> Work to complete
Look through the data below and count each line where the word "string" appears. Reply with the count alone.

> Given data
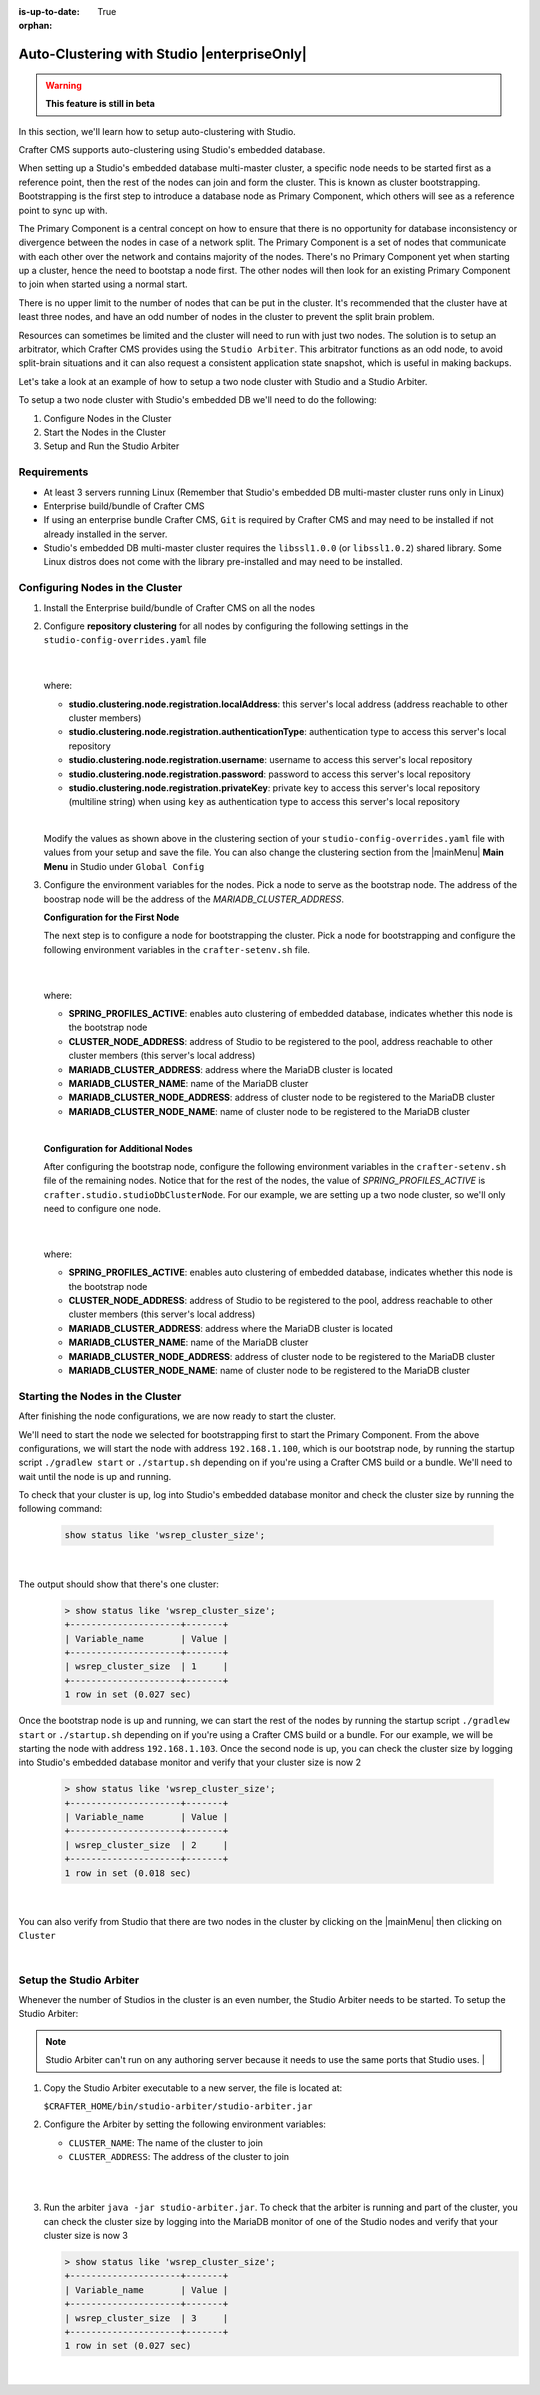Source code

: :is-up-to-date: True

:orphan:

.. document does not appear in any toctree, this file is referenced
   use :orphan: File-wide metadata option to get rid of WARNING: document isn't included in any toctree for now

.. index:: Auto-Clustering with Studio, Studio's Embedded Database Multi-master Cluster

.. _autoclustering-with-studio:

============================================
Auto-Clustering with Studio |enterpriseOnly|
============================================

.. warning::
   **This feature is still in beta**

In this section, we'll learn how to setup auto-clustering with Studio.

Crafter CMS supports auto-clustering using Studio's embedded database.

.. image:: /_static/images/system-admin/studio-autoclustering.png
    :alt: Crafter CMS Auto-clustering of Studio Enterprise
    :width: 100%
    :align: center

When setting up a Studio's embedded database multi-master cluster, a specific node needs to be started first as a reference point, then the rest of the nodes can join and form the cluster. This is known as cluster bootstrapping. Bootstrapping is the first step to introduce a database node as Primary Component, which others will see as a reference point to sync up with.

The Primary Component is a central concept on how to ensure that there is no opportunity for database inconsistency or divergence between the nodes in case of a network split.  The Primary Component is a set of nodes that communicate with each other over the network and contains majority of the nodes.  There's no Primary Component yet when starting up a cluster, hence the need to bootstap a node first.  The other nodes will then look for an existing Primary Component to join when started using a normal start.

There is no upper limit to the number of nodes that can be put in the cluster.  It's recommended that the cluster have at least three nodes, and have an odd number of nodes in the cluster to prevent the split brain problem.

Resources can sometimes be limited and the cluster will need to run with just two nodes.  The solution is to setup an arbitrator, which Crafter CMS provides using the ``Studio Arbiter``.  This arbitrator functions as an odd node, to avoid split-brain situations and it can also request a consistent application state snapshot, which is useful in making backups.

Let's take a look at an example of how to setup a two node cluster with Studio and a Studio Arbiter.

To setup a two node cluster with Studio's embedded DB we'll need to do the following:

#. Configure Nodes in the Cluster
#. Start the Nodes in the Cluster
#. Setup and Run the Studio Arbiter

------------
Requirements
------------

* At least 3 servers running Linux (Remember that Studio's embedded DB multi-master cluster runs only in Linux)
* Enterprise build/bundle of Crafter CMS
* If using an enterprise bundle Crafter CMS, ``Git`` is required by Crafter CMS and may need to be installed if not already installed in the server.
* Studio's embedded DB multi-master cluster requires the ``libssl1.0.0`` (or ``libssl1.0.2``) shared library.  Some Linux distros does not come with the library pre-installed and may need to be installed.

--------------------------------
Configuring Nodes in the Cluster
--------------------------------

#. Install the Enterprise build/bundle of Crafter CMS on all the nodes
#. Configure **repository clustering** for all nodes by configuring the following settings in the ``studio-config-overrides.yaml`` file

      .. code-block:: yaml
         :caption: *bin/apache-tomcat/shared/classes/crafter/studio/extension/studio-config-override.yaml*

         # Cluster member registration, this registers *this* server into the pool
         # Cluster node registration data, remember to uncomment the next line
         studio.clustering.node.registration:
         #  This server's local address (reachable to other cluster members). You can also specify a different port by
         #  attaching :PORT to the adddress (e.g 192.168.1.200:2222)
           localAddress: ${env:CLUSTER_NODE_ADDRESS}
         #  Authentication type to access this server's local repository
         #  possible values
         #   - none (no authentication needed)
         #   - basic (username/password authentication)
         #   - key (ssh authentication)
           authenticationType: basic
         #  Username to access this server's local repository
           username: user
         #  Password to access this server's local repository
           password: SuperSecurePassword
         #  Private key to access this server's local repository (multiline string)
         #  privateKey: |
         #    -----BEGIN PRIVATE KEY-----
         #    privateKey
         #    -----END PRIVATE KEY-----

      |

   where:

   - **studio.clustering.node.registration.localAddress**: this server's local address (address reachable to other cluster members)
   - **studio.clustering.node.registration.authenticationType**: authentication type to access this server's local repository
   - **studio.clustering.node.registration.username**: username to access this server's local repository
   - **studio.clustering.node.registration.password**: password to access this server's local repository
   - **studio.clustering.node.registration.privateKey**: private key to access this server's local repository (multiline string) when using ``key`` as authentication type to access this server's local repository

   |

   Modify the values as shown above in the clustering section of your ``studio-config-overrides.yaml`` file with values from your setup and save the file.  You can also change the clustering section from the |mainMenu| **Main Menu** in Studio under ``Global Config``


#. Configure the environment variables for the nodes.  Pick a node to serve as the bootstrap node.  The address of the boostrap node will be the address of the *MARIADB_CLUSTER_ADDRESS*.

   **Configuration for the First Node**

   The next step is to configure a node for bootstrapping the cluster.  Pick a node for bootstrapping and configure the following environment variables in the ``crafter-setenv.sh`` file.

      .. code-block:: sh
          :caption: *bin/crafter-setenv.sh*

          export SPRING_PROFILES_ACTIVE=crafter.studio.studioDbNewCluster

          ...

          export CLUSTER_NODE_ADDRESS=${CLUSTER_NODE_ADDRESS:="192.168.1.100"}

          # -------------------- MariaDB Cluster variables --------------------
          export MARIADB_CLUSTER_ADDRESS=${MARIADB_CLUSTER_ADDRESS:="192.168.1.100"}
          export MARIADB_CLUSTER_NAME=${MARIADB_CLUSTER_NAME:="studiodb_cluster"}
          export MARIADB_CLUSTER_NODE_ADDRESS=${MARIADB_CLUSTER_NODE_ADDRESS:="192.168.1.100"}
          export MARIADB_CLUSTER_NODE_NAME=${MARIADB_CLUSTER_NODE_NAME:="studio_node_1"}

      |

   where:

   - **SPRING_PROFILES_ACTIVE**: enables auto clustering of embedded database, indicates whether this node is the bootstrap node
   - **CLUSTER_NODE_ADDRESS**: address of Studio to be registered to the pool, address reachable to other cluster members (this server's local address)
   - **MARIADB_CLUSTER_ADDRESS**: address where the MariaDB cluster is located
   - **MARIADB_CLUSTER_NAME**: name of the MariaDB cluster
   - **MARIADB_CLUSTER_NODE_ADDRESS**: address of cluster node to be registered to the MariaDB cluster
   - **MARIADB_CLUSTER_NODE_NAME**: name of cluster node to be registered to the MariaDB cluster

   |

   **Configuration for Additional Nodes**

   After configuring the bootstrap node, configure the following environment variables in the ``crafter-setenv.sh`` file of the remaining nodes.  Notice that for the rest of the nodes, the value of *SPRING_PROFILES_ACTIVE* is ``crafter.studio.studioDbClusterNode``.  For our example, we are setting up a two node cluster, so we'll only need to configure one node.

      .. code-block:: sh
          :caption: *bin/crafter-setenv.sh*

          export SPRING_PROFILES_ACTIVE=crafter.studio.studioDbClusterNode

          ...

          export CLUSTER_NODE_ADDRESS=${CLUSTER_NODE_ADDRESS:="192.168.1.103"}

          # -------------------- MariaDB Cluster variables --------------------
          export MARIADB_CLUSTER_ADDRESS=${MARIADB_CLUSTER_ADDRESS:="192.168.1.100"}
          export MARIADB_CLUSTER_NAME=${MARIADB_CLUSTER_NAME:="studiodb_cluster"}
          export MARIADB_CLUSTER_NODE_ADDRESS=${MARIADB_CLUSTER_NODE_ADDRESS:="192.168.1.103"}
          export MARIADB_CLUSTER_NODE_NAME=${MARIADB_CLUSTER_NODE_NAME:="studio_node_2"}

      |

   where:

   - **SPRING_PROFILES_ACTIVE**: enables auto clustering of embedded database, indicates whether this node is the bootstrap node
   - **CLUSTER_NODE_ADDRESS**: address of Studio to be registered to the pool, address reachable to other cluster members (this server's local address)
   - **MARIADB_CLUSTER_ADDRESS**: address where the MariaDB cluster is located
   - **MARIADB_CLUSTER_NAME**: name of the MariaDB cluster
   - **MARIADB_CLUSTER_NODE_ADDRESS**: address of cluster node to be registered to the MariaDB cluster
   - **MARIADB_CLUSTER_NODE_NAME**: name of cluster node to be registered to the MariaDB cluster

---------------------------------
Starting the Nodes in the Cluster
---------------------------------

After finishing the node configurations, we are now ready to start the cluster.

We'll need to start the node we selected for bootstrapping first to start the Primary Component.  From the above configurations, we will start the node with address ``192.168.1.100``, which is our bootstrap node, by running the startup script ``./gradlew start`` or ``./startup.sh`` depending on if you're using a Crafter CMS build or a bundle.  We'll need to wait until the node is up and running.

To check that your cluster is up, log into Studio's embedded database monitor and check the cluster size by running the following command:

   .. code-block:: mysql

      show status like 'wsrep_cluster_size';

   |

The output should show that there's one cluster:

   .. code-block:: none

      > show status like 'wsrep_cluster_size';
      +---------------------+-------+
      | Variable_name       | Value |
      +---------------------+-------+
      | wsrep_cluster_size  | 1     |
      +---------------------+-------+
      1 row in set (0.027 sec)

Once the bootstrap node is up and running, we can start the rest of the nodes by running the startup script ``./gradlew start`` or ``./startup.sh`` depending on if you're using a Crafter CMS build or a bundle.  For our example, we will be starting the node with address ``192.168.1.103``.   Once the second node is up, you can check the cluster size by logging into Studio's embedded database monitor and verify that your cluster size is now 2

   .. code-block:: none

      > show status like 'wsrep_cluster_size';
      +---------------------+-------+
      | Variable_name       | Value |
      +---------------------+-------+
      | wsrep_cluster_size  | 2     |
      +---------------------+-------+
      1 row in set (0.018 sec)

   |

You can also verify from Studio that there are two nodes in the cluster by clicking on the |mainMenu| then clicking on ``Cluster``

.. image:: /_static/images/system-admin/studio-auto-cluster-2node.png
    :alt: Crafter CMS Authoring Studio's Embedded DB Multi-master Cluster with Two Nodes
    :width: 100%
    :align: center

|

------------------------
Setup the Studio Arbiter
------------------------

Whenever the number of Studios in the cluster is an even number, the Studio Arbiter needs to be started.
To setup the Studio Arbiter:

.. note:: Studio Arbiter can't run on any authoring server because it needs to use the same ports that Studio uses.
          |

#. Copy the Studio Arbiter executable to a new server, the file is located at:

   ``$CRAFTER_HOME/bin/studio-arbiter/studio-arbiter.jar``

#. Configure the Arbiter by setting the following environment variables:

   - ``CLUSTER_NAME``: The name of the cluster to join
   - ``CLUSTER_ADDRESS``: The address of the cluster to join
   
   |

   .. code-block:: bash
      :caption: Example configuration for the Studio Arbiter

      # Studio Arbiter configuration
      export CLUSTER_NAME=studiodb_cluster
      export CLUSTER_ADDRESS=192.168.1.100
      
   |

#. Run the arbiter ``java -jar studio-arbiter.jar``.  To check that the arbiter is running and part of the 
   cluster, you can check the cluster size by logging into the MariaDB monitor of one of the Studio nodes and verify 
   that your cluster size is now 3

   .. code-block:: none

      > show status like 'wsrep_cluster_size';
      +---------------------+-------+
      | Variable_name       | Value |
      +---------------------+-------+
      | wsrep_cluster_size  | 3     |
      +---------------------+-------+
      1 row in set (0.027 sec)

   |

> Output of the task
2